Entrepreneurship
Entrepreneurship
Entrepreneurship
3 r d Quarter – Reviewer
Core Concepts
Entrepreneur – originates from the French word “entreprendre” which means “to undertake”
Entrepreneurship – comes from the word entrepreneur which refers to a particular field of practice
or process.
Small Business- a business or enterprise that correctly adopts and practices the principles of
entrepreneurship.
Ordinary Small Business – pertains to a business enterprise managed and operated by an owner
who is not an advocate of and does not practice the concepts and principles of entrepreneurship
Salient Features
A RISK-TAKING VENTURE
All businesses, whether big or small, are operating within the concept of risk-taking
because of uncertainty.
Business risks cannot be eliminated. They are inherent in the venture. The risk in
entrepreneurship is called a business risk.
Entrepreneurs, face the business risks instead of avoiding them.
Theories
Theory – is a generalization that explains a set of facts or phenomena.
INNOVATION THEORY
Marshall regarded the entrepreneurs as the prime mover in the organization. They are
expected to create new commodities or improve the existing ones.
He strongly asserted that there are four factors in the production (land, labor, capital, and
organization) of good and services in the economy.
RISK AND UNCERTAINTY BEARING THEORY
Frank Hyneman Knight, an American economist, conceptualized the risk and uncertainty-
bearing theory of entrepreneurship in his book, Uncertainty and Profit.
Knight viewed an entrepreneur as an agent of the production process where he/she
connects the producers and the consumers.
WEBER’S SOCIOLOGICAL THEORY
The entrepreneur is expected to perform the role of a good constituent by executing his/her
entrepreneurial activities in line with good customs and traditions, religious beliefs and
morals.
KALDOR’S TECHNOLOGICAL THEORY
Developed by Nicholas Kaldor who considered modern technology as an essential factor in
production.
The entrepreneur is expected to keep abreast with modern technology and find ways to
apply the same in the entrepreneurial endeavour.
LEIBENSTEIN’S GAP FILLING THEORY
Henry Leibenstein proposed that the primary role of entrepreneurship in any economic
activity is to fill the existing gap.
The entrepreneur is expected to possess abilities that will connect the different markets.
KIRZNER’S LEARNING ALERTNESS THEORY
Israel Kirzner, main proponent of the theory, pointed out spontaneous learning and
alertness as the two major attributes of entrepreneurship in any given economy.
The entrepreneur must be alert in recognizing entrepreneurial opportunities and the
ignorance of consumers as well.
Misconceptions
COMMON MISCONCEPTIONS
1. Entrepreneurship applies only to manufacturing businesses.
2. Entrepreneurship applies only to small businesses.
3. Entrepreneurship applies mostly to persons with good educational background in business.
4. Entrepreneurship applies only to a good economy.
5. Entrepreneurship is simply opening a small business.
Government – refers to the system or institution that handles the affairs of a particular country.
Classifications: democratic, autocratic, republican, monarchial or dictatorship type.
The Philippine government is both presidential republican and democratic that promotes
entrepreneurial ventures through its thrusts, programs and priorities.
Suppliers – refer to individual persons or companies that provide the required materials, parts, or
services to the business.

————

* _LIST OF TASKS_
**a.** In the entrepreneurship reviewer, what is the title of the book in which Frank Hyneman Knight set out the risk and uncertainty-bearing theory?
**b.** Write out the stretch of the entrepreneurship reviewer from "WEBER’S SOCIOLOGICAL THEORY" through "the entrepreneurial endeavour.".
**c.** Pick up the entrepreneurship reviewer after its last line and write the next part.

————

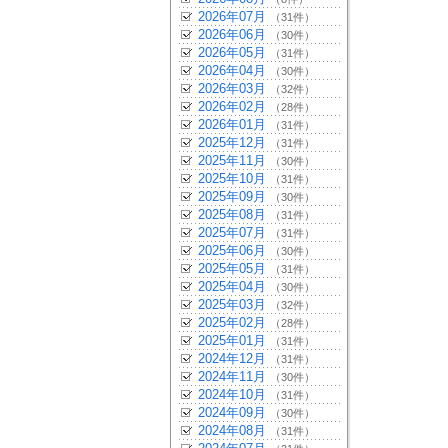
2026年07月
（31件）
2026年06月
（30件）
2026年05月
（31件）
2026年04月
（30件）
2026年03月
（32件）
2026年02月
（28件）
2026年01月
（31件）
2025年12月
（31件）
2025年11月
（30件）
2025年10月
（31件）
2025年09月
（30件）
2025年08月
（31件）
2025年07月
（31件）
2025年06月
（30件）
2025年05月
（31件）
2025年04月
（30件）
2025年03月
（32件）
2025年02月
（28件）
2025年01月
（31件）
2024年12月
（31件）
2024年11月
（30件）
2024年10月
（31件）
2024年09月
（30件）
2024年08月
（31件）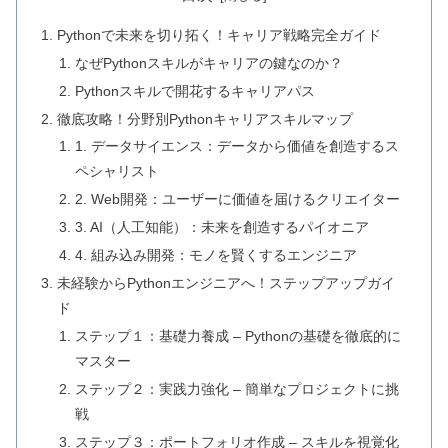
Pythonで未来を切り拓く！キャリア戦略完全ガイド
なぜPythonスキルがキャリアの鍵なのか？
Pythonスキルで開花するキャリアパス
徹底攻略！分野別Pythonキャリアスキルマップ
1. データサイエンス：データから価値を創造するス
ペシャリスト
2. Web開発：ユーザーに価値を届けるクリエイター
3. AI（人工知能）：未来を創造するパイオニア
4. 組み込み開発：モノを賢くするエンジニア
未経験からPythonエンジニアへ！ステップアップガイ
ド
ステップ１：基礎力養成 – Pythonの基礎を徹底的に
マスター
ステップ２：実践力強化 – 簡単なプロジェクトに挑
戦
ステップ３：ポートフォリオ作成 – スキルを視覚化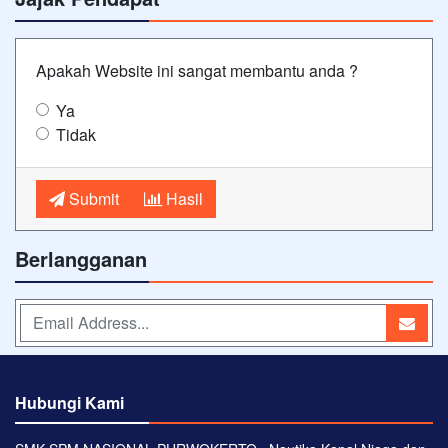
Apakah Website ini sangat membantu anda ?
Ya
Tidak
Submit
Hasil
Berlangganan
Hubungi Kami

————

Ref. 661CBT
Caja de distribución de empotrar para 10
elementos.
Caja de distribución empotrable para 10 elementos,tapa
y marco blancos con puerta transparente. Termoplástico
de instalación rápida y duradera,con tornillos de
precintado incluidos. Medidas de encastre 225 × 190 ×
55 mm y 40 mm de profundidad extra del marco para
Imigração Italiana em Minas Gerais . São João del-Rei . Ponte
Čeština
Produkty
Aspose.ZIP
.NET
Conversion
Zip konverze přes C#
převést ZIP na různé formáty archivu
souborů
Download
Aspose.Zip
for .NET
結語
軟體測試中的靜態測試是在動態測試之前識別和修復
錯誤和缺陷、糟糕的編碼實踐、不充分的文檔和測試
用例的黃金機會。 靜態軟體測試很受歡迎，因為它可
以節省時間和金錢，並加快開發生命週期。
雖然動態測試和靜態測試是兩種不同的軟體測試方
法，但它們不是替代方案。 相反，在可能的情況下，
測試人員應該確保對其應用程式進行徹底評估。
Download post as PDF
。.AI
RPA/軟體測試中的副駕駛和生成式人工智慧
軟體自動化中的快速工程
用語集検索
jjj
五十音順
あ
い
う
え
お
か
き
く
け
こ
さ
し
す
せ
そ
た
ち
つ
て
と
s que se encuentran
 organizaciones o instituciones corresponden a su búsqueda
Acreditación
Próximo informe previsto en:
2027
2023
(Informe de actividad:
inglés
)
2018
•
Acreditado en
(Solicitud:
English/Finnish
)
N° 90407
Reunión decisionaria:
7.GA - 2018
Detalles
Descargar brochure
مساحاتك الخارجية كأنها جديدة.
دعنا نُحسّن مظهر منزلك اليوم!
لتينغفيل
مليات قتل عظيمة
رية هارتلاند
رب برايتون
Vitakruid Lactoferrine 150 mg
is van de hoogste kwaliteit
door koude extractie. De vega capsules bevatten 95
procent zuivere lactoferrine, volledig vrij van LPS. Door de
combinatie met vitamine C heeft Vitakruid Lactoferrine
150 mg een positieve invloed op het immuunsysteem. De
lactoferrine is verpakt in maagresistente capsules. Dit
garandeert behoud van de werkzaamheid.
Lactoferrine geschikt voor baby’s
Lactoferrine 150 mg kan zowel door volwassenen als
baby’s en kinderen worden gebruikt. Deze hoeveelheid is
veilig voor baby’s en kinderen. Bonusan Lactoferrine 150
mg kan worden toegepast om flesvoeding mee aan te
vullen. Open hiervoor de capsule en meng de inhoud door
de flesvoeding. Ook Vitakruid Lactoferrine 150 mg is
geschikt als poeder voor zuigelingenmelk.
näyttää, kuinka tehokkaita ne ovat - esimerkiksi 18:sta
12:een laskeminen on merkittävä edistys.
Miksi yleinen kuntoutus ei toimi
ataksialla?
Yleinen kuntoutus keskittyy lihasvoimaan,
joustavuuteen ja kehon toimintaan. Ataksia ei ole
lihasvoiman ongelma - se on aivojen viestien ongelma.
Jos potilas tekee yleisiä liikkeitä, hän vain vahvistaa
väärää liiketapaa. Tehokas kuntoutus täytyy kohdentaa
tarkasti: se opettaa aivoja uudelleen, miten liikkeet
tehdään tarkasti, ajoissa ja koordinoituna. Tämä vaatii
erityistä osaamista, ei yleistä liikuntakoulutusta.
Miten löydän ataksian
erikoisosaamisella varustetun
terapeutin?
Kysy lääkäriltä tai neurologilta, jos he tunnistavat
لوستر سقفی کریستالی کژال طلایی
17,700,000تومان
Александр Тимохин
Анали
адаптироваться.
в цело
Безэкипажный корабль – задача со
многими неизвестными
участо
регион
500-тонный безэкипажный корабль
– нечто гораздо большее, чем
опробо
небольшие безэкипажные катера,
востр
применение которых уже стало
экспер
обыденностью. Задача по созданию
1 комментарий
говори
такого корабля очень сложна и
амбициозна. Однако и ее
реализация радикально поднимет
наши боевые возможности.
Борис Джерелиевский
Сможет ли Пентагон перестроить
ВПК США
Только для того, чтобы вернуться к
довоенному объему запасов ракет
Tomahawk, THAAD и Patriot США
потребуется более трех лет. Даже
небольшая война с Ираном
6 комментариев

————

* _RESULTS FOR EACH TASK_
**a.** Uncertainty and Profit

**b.**
WEBER’S SOCIOLOGICAL THEORY
The entrepreneur is expected to perform the role of a good constituent by executing his/her
entrepreneurial activities in line with good customs and traditions, religious beliefs and
morals.
KALDOR’S TECHNOLOGICAL THEORY
Developed by Nicholas Kaldor who considered modern technology as an essential factor in
production.
The entrepreneur is expected to keep abreast with modern technology and find ways to
apply the same in the entrepreneurial endeavour.

**c.**
- Have crucial role in the production of goods or services.
Customers – are buyers of goods and services produced or rendered by the business.
Competitors – are the forces that produce, sell or render products or services which are similar to
those of the business.
- They can be direct or indirect competitors.
Employees – are the workers of the business who are highly responsible for the production of
goods or delivery of services to the consumers.
Creditors – refer to banks, financial institutions and financial intermediaries engaged in the lending
of money to the borrower usually for a fee or charge in the form of interest.
Market Segmentation
It is an entrepreneurial marketing strategy designed primarily to divide the market into small
segments with distinct needs, characteristics, or behavior.
Common Methods for Segmenting the Market:
1. Geographic Segmentation
The total market is divided according to geographical locations in the Philippines like provincial
regions, cities, provinces, municipalities, and barangay units.
2. Demographic Segmentation
The market is divided based on the demographic variables of the consumers.
3. Psychological Segmentation
The market is divided in terms of what the customers think and believe.
4. Behavioral Segmentation
The market is divided based on the following variables:
1. Perceptions
2. Knowledge
3. Reactions
4. Benefits
5. Loyalty
6. Responses
Market Targeting
It is a stage in market identification process that aims to determine the set of buyers with common
needs and characteristics.
Factors to consider in the evaluation of market segment:
1. Size of the segment and its expected growth.
2. Existing and probable structures of the segment.
3. Capability of the business.
Market Positioning
Positioning – simply refers to the act of occupying a certain place.
- refers to the act of placing the business in a specific place in the industry or placing the product in
a certain place in the market.
Business Positioning – refers to the process of determining the place of the business in the
industry.
Market Positioning – refers to the process of arranging a product to occupy a clear, distinct and
desirable place in relation to other competing products in the mindset of target consumers (Kotler &
Armstrong 2013).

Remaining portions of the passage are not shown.